Deutsche Zuständigkeit für deliktische Ansprüche nach Autokauf in Bulgarien

Wer ein Fahrzeug von einem im Ausland ansässigen Verkäufer erwirbt, kann Ansprüche wegen einer behaupteten Täuschung im Inland vor Vertragsschluss über Mängel des Autos vor deutschen Gerichten geltend machen. Laut Bundesgerichtshof muss dafür ein gesetzlicher Anspruch geltend gemacht werden, der unabhängig von einem Vertragsverhältnis zwischen den Parteien besteht.

Firma kaufte Porsche in Sofia

Die Käuferin eines Porsche 911 Turbo nahm die Verkäuferin wegen Betrugs auf Schadensersatz in Anspruch, da das Fahrzeug zahlreiche Mängel infolge eines schweren Unfalls aufwies. Sie war über eine Internetplattform auf das Gefährt aufmerksam geworden. Der Sportwagen wurde im Inserat angeboten als sich "in makellosem Bestzustand" befindend. Als Verkäuferin war eine in Bulgarien ansässige Gesellschaft mit beschränkter Haftung angegeben. Über deren Vertreter in Deutschland nahm die Interessentin Kontakt auf. Sie bezahlte 60.000 Euro und ihr Geschäftsführer fuhr dann nach Bulgarien, um das Auto abzuholen. Dort unterschrieb er einen in bulgarischer Sprache abgefassten Kaufvertrag - ohne ein Wort davon zu verstehen. Im Vertrag wurde auf gravierende Vorschäden des Wagens hingewiesen. Mündlich erfuhr er lediglich, dass das Auto früher einmal gestohlen worden war.

OLG verneint Zuständigkeit

Während das LG Hannover der Klage stattgab, lehnte das OLG Celle seine internationale Zuständigkeit ab, da die bulgarischen Gerichte für vertragliche Ansprüche zuständig seien. Die Firma legte beim BGH Revision ein - letztlich mit Erfolg. Dieser hatte zunächst ein Vorabentscheidungsersuchen an den EuGH zur Klärung der Zuständigkeit für Klagen aus deliktischen Ansprüchen zwischen Vertragspartnern gerichtet. Nachdem diese Frage in einem anderen Prozess entschieden worden war (EuGH NJW 2021, 144 – Wikingerhof), nahm er sein Gesuch wieder zurück.

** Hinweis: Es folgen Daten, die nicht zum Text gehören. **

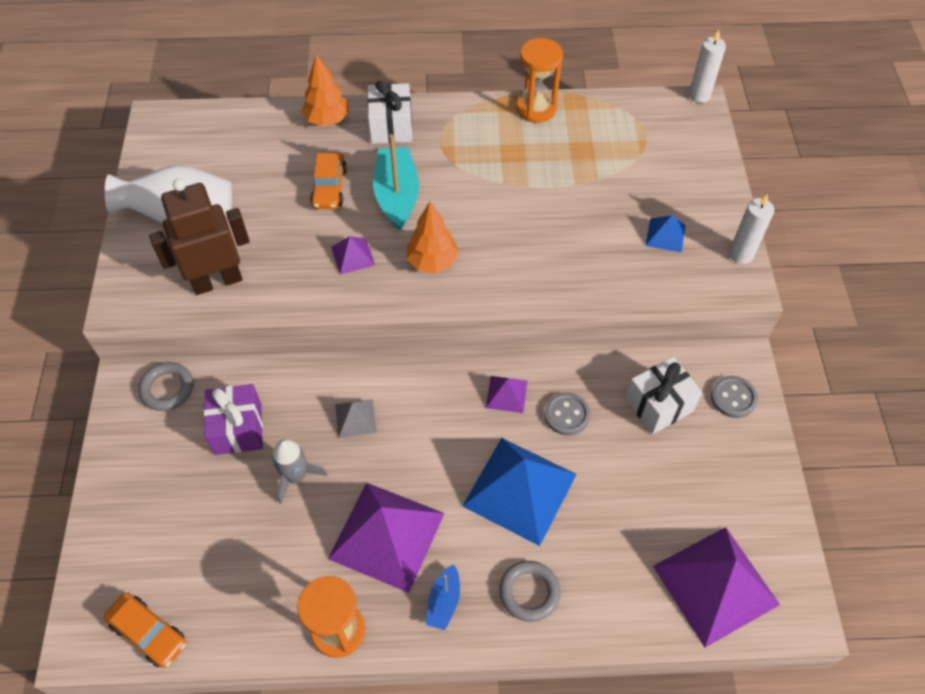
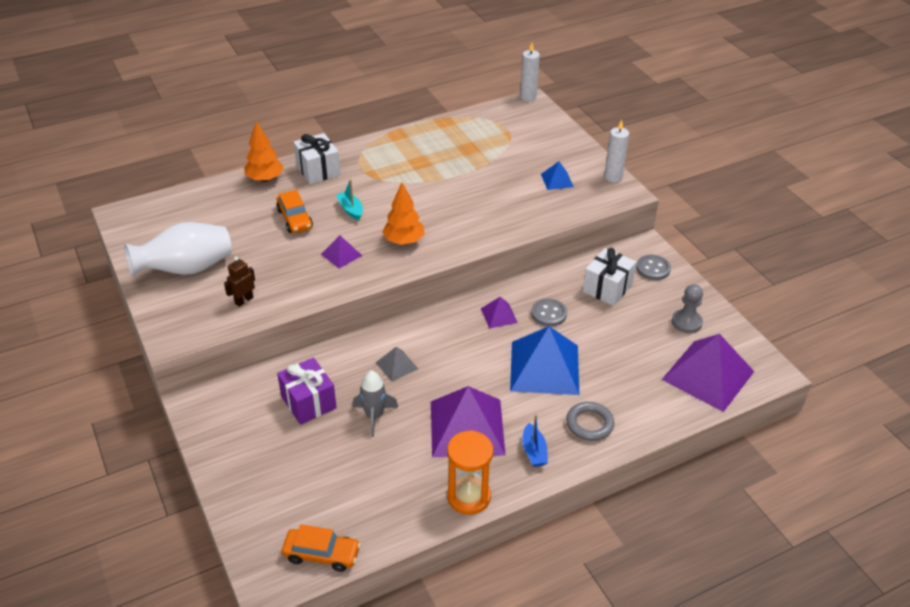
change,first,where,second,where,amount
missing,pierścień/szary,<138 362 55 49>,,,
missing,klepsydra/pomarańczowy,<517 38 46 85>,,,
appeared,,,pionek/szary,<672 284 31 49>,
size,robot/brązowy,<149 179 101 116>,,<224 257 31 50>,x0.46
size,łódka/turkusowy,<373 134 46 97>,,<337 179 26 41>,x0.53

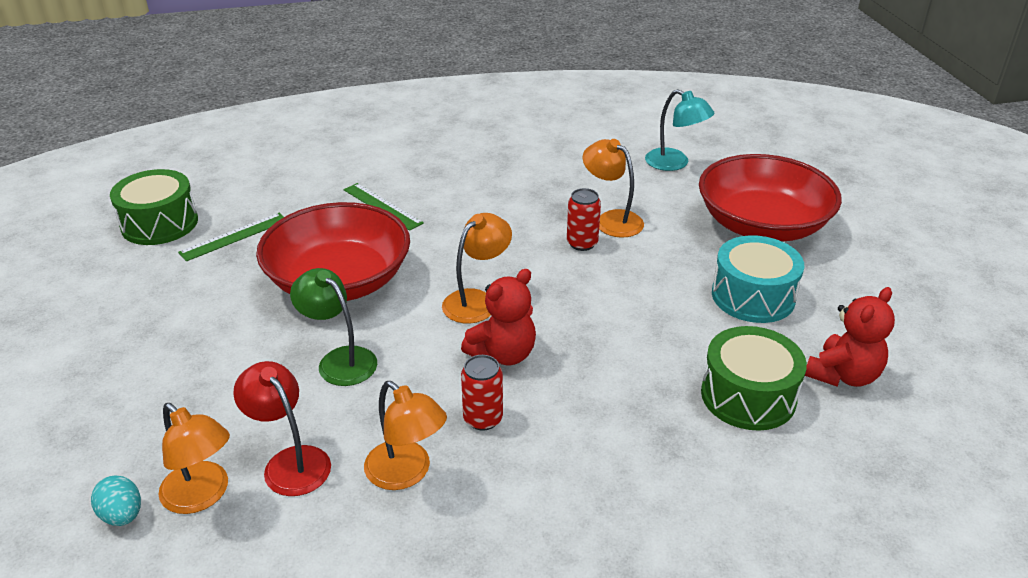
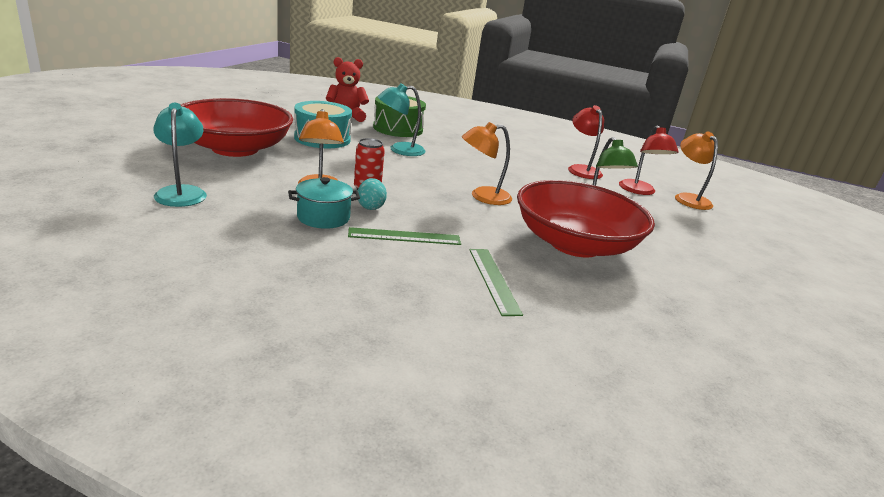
change,first,where,second,where,amount
missing,bęben/zielony,<110 169 88 76>,,,
missing,miś/czerwony,<461 269 75 96>,,,
missing,puszka/czerwony,<461 355 42 76>,,,
appeared,,,garnek/turkusowy,<288 177 72 52>,
appeared,,,lampka/turkusowy,<377 83 49 73>,
relocated,jajko/turkusowy,<91 475 50 51>,,<358 178 29 32>,
relocated,linijka/zielony,<178 213 106 48>,,<348 227 113 18>,
colour,lampka/pomarańczowy,<364 381 83 109>,lampka/czerwony,<568 105 36 74>,

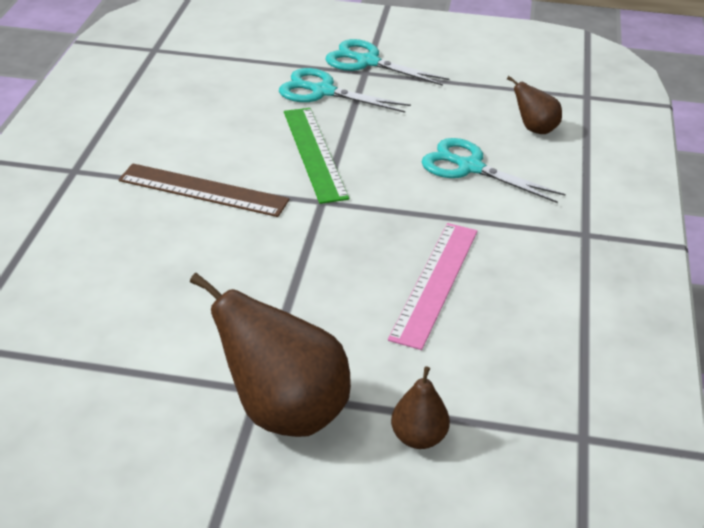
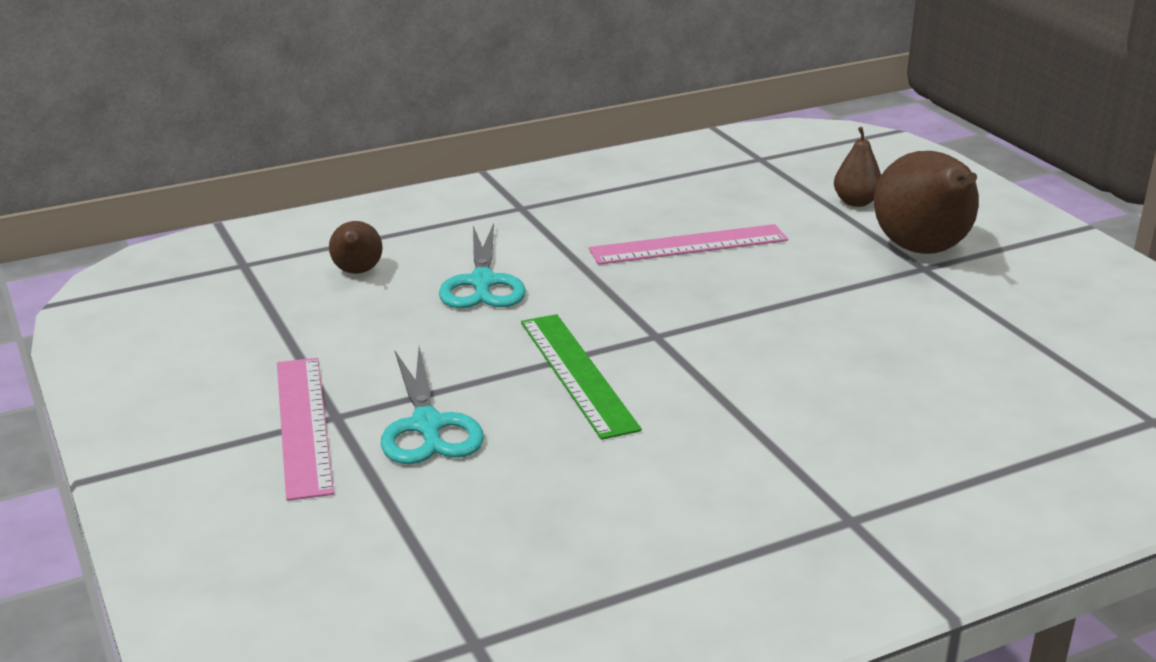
change,first,where,second,where,amount
missing,linijka/brązowy,<118 163 172 54>,,,
exchanged,nożyczki/turkusowy,<325 39 125 47>,linijka/różowy,<277 358 57 143>,
spun,linijka/zielony,<284 108 65 96>,,<521 314 121 126>,60 degrees counterclockwise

BGH: Ansprüche deliktischer Natur sind entscheidend

Der BGH bejahte die internationale Zuständigkeit der deutschen Gerichte aus Delikt. Aus seiner Sicht schließt das Zustandekommen eines Kaufvertrags zwischen den Parteien die Qualifikation des Klagebegehrens als unerlaubte Handlung nach Art. 7 Nr. 2 VO (EU) 1215/2012 nicht aus. Dabei komme es darauf an, ob ein gesetzlicher Anspruch geltend gemacht werde, der unabhängig von einem Vertragsverhältnis zwischen den Parteien bestehe. Dem VI. Zivilsenat zufolge hat die Käuferin ihre Klage auf einen deliktischen Anspruch, also auf eine gesetzliche Verpflichtung gestützt. Es gehe um den Verstoß gegen die jedermann treffende Pflicht, keine betrügerischen Verkaufsinserate zu schalten, § 823 II BGB iVm § 263 StGB. Der Vertragsschluss sei nur insoweit von Bedeutung, als er Ziel und Folge der Täuschung gewesen sei. Der BGH verwies die Sache daher an das OLG zurück.